Pour gagner du temps et de l'argent
140 élèves à Plouénan (photo), 100 à Edern : la journée organisée par la FDCuma a connu un franc succès ! - © Chantal Pape
"Dans une exploitation, la mécanisation est le second poste de charges, juste derrière les intrants, rappelle Alain Laurec, le directeur de la FDCuma. Elle représente 30 à 40% des charges de structure, soit 25 000 €/an pour une exploitation moyenne finistérienne".
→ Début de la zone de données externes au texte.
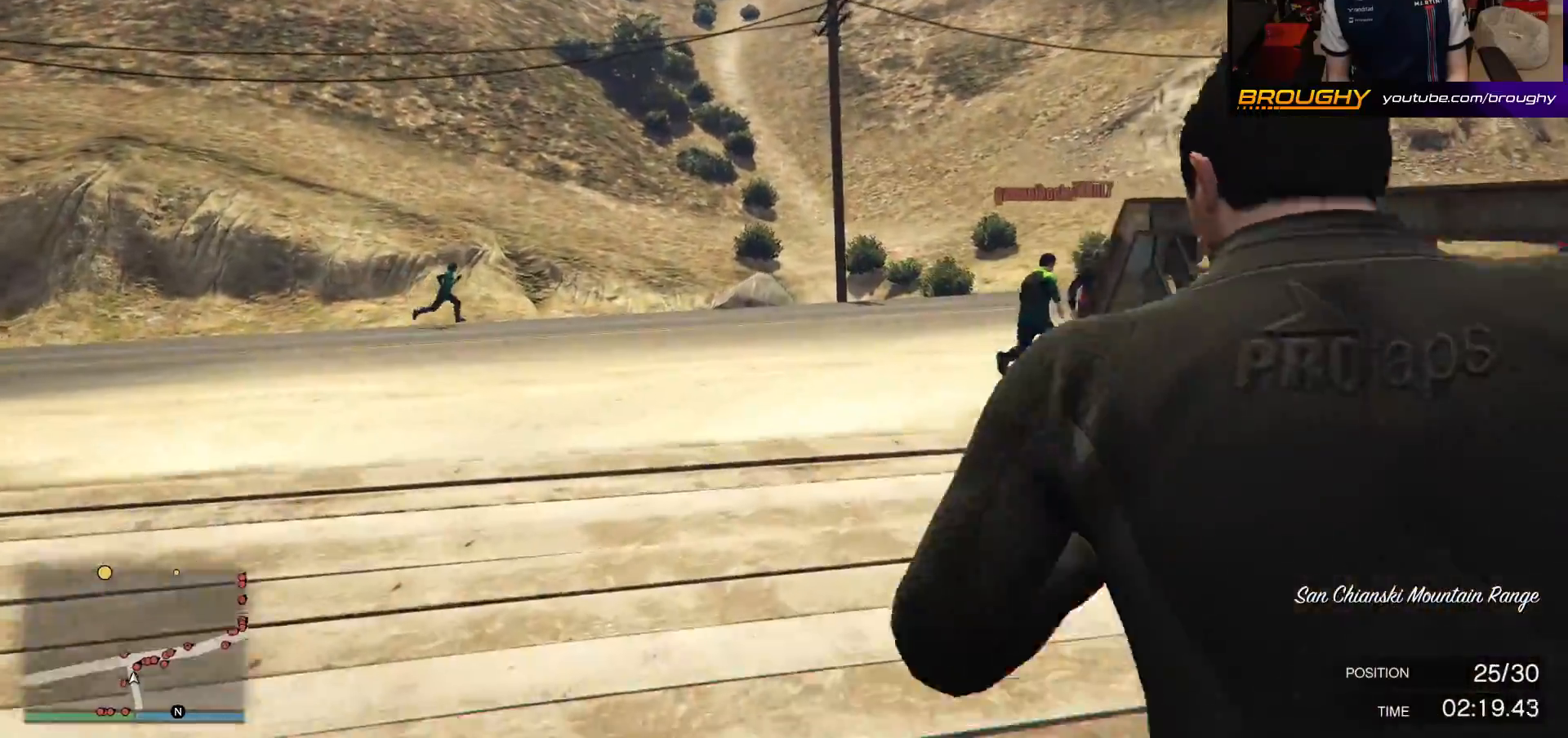
{"buttons": ["A"], "left_stick": "center", "right_stick": "center", "events": []}
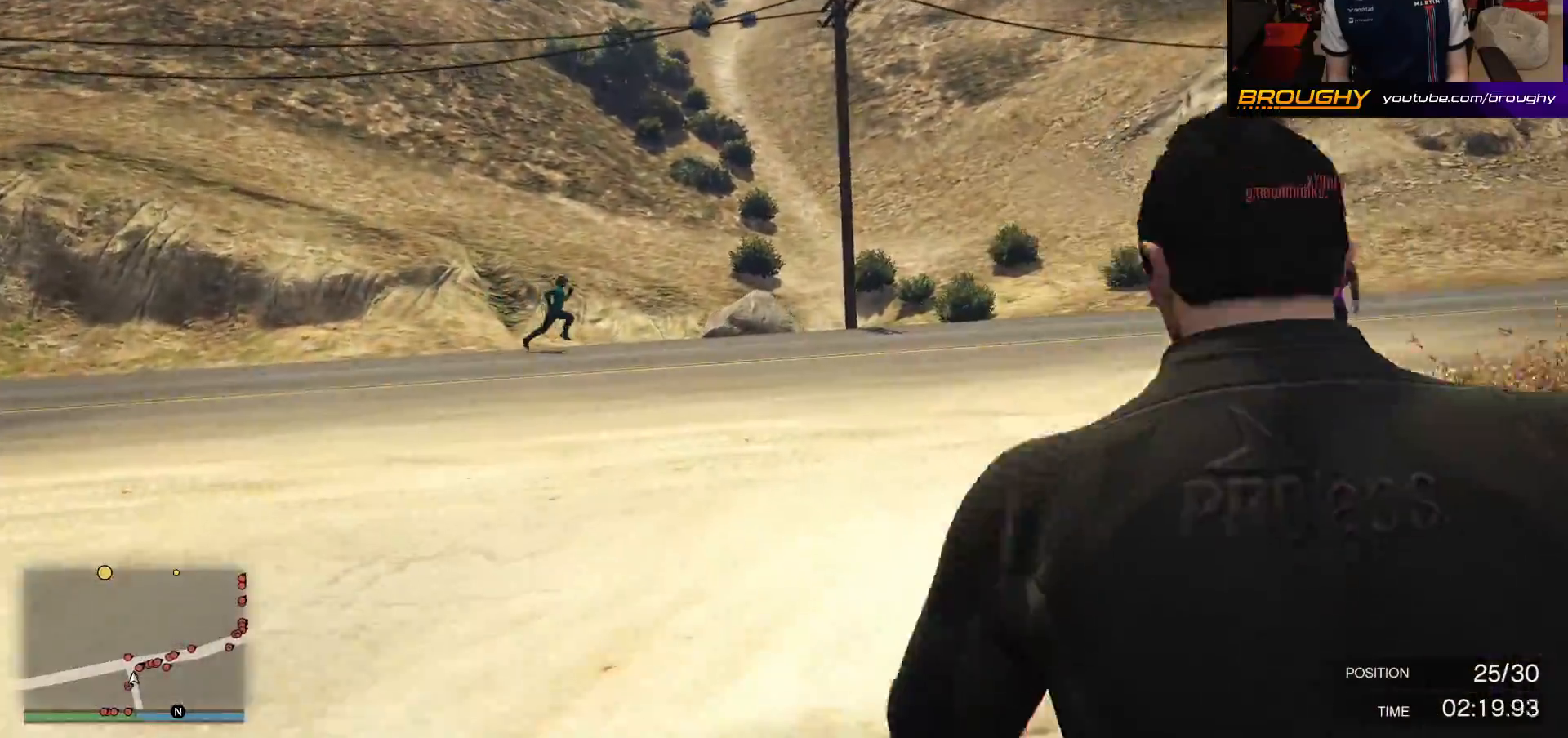
{"buttons": ["A"], "left_stick": "center", "right_stick": "center", "events": [[100, "left_stick", "right"], [333, "left_stick", "up-right"], [500, "left_stick", "center"]]}
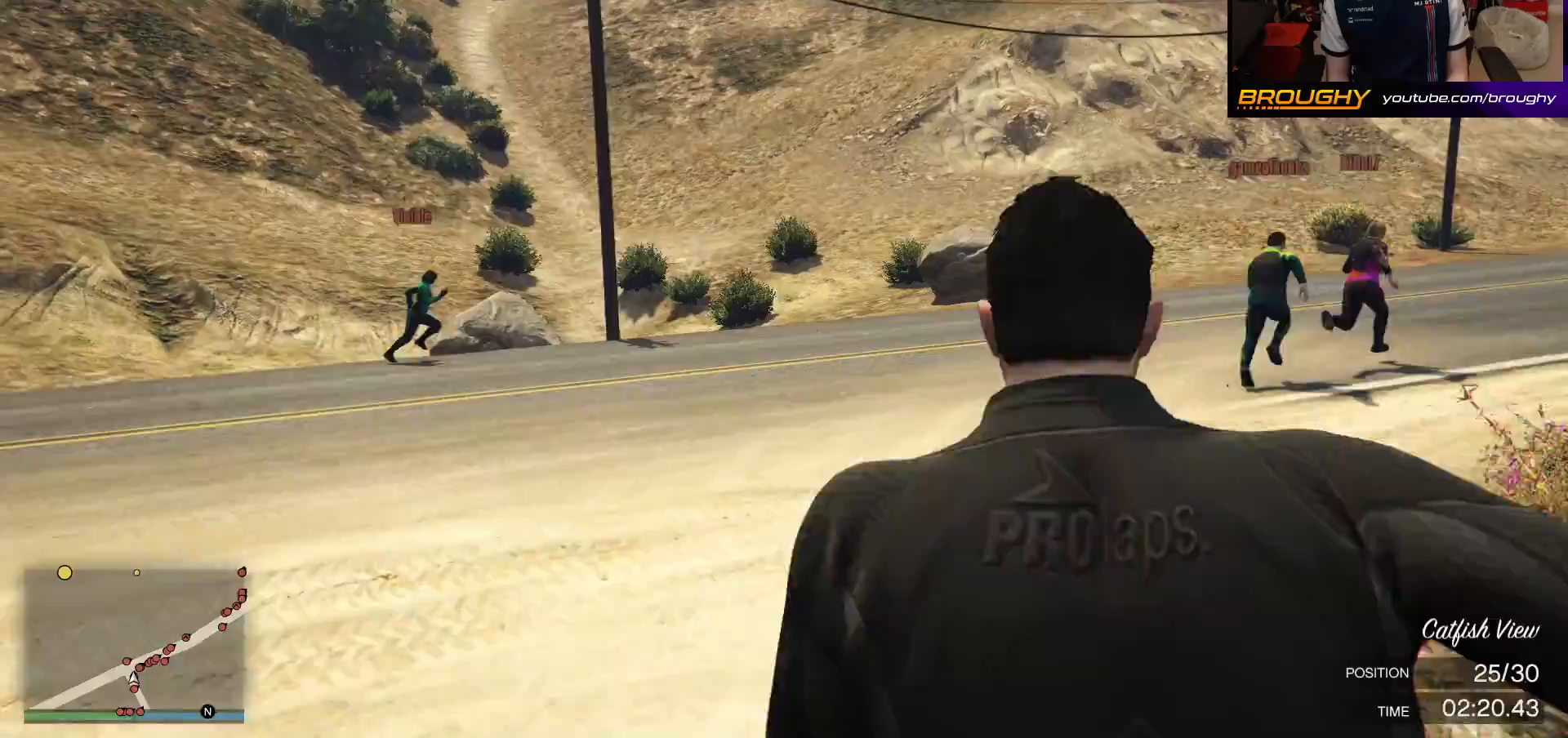
{"buttons": ["A"], "left_stick": "up-right", "right_stick": "center", "events": [[133, "left_stick", "right"], [467, "left_stick", "up-right"]]}
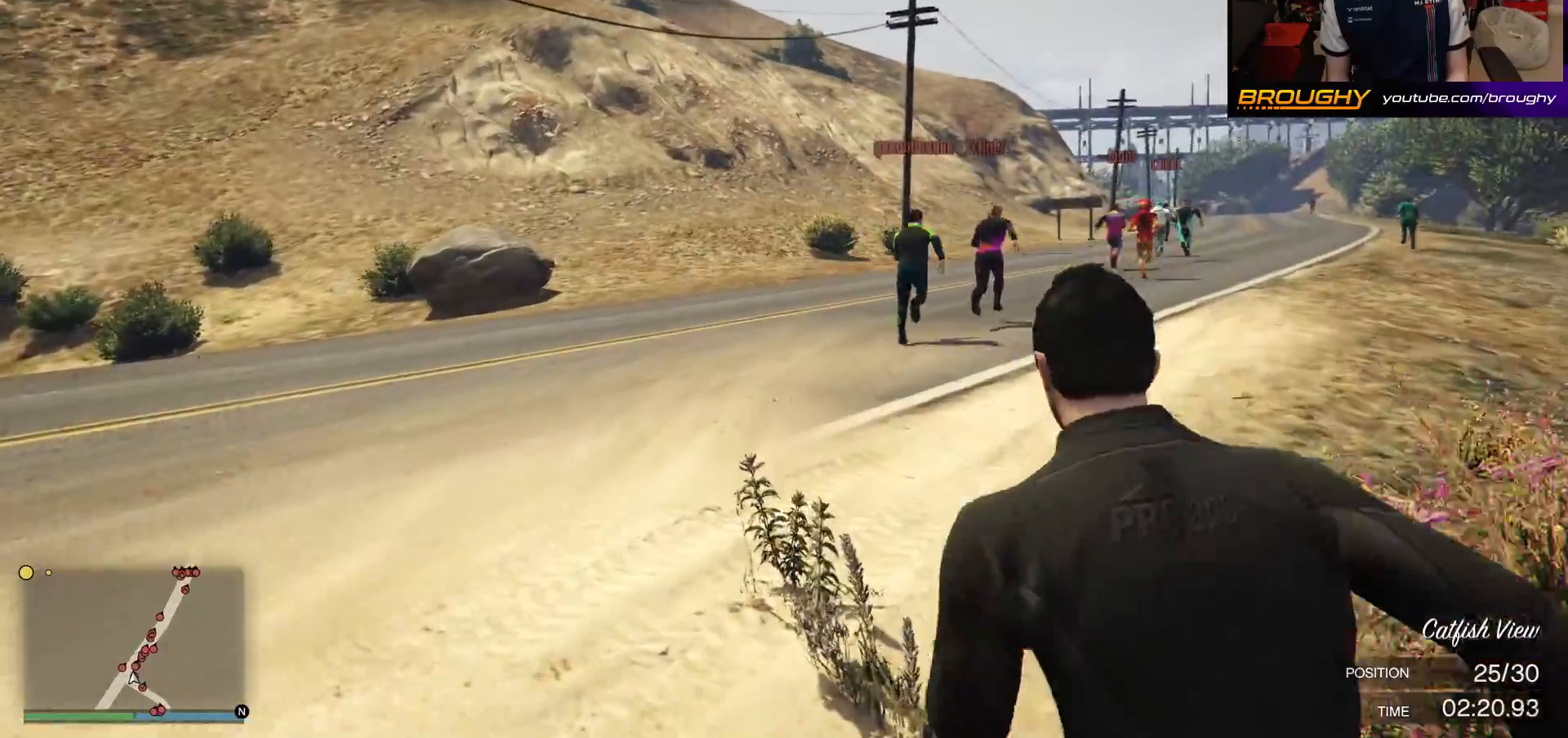
{"buttons": ["A"], "left_stick": "right", "right_stick": "center", "events": [[67, "left_stick", "center"], [367, "left_stick", "right"]]}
Le mouvement Cuma en est convaincu : acheter son matériel en commun permet d'alléger la facture. "Mais les avantages vont bien au-delà, rappelle Garvan Cornec, animateur, qui cite, pêle-mêle, du matériel adapté aux besoins, renouvelé régulièrement, du temps libre dégagé pour autre chose, dans le cas d'une Cuma avec chauffeur... "La Cuma, c'est aussi un lieu d'échanges".
Economiser le gazoil
C'est pour présenter tous ces avantages aux futurs agriculteurs que la FDCuma a décidé d'inviter, tous les deux ans, les établissements agricoles du département à se rendre dans une Cuma, afin de mieux en appréhender le fonctionnement. Et, cette année encore, le succès a été au rendez-vous, avec 140 élèves à Plouénan, une centaine à Briec.
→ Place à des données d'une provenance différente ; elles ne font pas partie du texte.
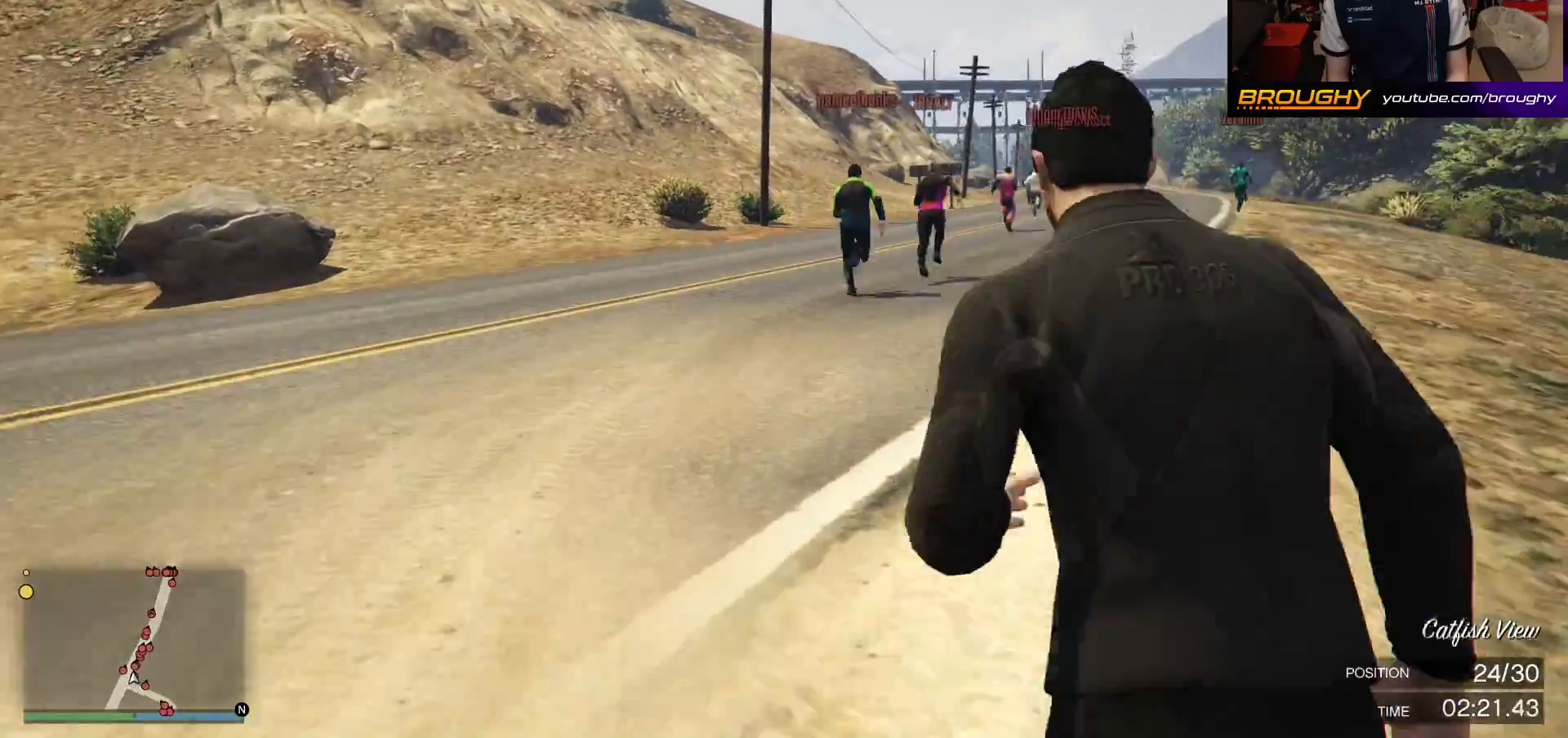
{"buttons": ["A"], "left_stick": "right", "right_stick": "center", "events": [[117, "left_stick", "center"], [367, "left_stick", "right"]]}
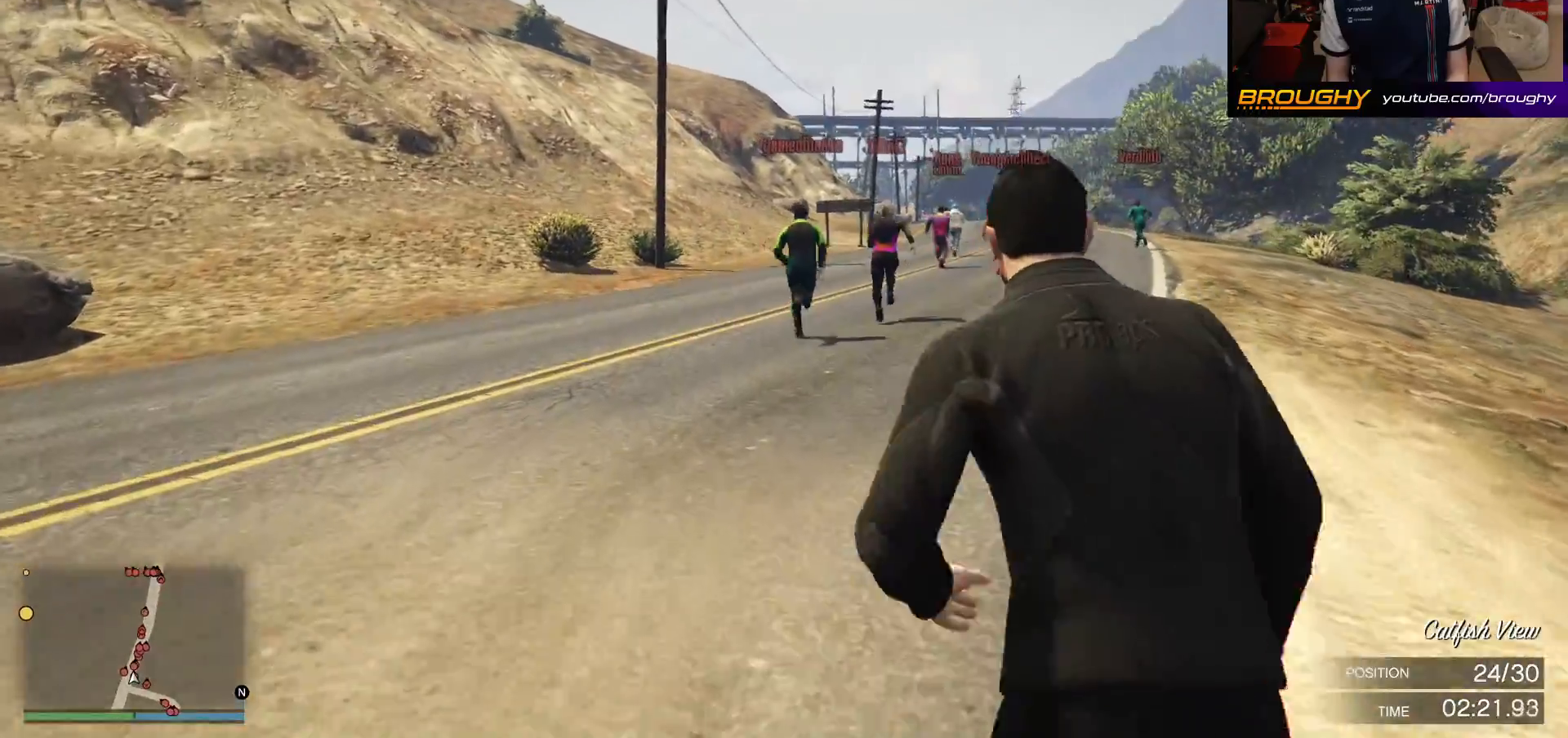
{"buttons": ["A"], "left_stick": "center", "right_stick": "center", "events": [[100, "left_stick", "center"]]}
Souhaitant également aborder les économies d'énergie, cette journée a été l'occasion de rappeler quelques chiffres aux étudiants. "10 ha de maïs situés à 7 km de l'exploitation réclament 403 litres de carburant de plus que s'ils étaient à 1,5 km, détaille Pierre Demeuré, conseiller machinisme à la chambre d'agriculture. Cela représente 924 km de plus à faire en tracteur, l'équivalent de 30 heures sur la route !"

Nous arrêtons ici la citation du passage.